Extension of hierarchical attention network for text classification.
Tensorflow implementation of basic hierarchical attention network (HAN) from "Hierarchical Attention Networks for Document Classification", Zichao Yang et al. (http://www.aclweb.org/anthology/N16-1174). There is also an extension to include bi-directional context across sentences (BCA). The original (non-hierarchical) implementation was from https://github.com/ilivans/tf-rnn-attention
The models have been set up to train and validate on yelp data (https://www.yelp.com/dataset/challenge). The data (review.json) can be preprocessed using yelp_preprocess.py.
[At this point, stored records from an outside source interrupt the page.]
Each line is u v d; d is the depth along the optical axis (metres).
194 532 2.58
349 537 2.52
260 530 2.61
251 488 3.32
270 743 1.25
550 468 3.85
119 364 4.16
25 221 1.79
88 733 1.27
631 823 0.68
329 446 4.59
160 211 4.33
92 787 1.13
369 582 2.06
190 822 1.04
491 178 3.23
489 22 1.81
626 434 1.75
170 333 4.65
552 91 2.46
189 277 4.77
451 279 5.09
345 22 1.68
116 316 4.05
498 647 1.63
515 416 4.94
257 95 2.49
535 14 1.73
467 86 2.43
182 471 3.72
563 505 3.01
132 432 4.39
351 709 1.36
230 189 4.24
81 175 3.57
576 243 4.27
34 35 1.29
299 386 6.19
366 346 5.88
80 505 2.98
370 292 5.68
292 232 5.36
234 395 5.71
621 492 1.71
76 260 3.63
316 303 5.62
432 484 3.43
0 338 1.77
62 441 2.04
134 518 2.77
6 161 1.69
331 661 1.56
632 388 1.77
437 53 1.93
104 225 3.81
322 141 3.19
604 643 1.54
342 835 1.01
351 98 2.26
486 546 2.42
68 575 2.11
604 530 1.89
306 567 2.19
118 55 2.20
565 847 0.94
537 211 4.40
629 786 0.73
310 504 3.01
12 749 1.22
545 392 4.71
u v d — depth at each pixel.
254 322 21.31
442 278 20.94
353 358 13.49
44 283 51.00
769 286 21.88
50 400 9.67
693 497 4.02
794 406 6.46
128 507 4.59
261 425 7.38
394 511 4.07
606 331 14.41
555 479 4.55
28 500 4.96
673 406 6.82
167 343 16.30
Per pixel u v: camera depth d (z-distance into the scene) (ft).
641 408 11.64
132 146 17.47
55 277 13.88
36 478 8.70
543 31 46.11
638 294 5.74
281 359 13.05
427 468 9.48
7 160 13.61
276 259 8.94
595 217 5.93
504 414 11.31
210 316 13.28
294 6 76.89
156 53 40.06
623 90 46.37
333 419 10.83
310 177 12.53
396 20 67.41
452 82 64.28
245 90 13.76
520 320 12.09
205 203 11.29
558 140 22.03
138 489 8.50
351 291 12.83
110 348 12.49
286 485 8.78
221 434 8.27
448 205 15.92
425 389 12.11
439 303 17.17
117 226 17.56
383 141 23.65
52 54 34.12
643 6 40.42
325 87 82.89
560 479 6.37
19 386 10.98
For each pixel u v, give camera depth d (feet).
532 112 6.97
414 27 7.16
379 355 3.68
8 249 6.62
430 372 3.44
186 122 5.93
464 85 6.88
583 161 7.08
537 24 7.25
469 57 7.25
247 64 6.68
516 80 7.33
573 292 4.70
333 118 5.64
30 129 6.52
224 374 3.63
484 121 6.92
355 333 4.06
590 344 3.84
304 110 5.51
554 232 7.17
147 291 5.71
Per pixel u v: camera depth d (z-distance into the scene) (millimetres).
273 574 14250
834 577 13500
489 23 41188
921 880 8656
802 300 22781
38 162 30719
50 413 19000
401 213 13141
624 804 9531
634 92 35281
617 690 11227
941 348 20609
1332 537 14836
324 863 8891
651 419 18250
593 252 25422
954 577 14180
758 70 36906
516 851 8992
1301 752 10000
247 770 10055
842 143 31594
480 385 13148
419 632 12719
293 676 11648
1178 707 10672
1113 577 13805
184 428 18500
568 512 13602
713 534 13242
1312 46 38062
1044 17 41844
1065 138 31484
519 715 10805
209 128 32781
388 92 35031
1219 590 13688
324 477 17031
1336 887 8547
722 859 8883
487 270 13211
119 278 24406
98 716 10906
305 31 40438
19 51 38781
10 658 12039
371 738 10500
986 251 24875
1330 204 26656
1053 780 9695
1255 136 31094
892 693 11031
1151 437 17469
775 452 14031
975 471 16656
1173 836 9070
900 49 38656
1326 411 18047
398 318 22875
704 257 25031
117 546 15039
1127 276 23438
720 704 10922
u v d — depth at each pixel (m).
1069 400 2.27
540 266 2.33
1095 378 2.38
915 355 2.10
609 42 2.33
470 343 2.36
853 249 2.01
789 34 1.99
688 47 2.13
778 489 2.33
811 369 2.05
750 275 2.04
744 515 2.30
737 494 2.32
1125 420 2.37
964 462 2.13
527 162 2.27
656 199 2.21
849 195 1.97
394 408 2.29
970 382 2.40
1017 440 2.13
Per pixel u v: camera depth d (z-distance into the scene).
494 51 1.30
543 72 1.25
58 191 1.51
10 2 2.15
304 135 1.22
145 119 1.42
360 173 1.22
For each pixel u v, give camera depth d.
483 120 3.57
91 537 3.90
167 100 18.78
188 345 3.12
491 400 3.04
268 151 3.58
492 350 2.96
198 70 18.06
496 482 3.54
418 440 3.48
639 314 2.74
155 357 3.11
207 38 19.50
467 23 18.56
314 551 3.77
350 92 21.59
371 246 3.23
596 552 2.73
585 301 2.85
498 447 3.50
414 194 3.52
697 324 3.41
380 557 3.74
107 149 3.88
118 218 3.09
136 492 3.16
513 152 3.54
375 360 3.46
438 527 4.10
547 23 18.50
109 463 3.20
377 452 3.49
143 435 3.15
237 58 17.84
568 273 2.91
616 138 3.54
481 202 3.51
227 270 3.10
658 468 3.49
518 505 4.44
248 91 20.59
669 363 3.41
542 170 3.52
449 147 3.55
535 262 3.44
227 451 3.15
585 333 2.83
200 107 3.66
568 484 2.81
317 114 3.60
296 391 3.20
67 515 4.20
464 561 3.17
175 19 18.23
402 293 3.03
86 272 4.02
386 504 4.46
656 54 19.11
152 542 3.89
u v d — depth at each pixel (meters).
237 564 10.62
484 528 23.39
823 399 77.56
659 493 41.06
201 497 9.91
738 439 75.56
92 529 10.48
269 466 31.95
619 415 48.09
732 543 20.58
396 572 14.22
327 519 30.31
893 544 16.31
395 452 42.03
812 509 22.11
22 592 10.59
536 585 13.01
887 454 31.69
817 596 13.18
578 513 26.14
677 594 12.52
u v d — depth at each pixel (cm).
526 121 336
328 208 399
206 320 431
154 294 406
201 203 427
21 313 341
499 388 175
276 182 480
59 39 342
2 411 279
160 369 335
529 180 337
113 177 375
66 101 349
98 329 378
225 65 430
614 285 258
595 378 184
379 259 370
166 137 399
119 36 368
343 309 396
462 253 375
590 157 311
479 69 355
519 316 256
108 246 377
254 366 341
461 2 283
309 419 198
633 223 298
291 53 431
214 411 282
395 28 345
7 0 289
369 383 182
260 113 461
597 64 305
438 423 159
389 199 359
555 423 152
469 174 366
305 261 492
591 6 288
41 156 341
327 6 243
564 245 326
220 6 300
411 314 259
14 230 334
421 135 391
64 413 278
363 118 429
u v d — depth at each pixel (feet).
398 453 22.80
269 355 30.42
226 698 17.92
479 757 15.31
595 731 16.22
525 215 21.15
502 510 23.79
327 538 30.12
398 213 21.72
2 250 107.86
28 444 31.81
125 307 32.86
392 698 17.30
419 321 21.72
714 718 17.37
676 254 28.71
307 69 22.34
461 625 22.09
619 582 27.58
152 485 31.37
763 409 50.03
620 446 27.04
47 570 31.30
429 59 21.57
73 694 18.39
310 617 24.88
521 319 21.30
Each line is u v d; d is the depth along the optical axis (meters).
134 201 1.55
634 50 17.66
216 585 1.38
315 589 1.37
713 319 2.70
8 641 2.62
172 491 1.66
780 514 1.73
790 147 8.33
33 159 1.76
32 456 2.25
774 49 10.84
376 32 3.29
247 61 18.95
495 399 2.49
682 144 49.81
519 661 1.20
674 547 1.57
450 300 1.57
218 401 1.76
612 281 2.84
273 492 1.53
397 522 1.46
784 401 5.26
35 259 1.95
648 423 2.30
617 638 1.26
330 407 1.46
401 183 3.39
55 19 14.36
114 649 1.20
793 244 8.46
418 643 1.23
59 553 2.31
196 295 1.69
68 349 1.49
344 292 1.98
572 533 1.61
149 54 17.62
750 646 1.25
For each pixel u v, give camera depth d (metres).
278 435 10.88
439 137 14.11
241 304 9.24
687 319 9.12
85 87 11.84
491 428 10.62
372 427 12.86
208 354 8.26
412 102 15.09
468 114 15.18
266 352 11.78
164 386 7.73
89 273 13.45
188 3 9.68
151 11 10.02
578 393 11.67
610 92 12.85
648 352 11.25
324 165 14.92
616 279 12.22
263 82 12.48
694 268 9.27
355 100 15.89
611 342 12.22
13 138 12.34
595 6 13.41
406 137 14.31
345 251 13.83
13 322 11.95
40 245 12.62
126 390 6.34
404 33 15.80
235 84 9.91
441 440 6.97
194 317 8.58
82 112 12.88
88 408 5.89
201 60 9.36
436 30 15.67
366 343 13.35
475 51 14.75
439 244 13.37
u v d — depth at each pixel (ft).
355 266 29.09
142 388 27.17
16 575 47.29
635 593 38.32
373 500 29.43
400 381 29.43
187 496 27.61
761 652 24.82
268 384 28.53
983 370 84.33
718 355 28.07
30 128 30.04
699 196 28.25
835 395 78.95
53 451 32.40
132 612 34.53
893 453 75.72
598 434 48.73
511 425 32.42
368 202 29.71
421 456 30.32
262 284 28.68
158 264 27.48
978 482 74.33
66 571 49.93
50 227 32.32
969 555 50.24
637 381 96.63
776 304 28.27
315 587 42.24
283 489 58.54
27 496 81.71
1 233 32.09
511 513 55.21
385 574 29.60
The scripts han_train.py and bca_train.py can be used to train the models. There are two notebooks set up to run the trained models on the test set and visualize both word and sentence level attention.
Requirements:
Tensorflow 1.0 or greater.
Codes are just for testing, there has been no hyper parameter tuning.
The training scripts have the option of using ordinal regression or logistic regression. The module ordloss.py has a basic implementation of ordinal regression[1] for Tensorflow. An explanation of the model is available at http://fa.bianp.net/blog/2013/logistic-ordinal-regression/.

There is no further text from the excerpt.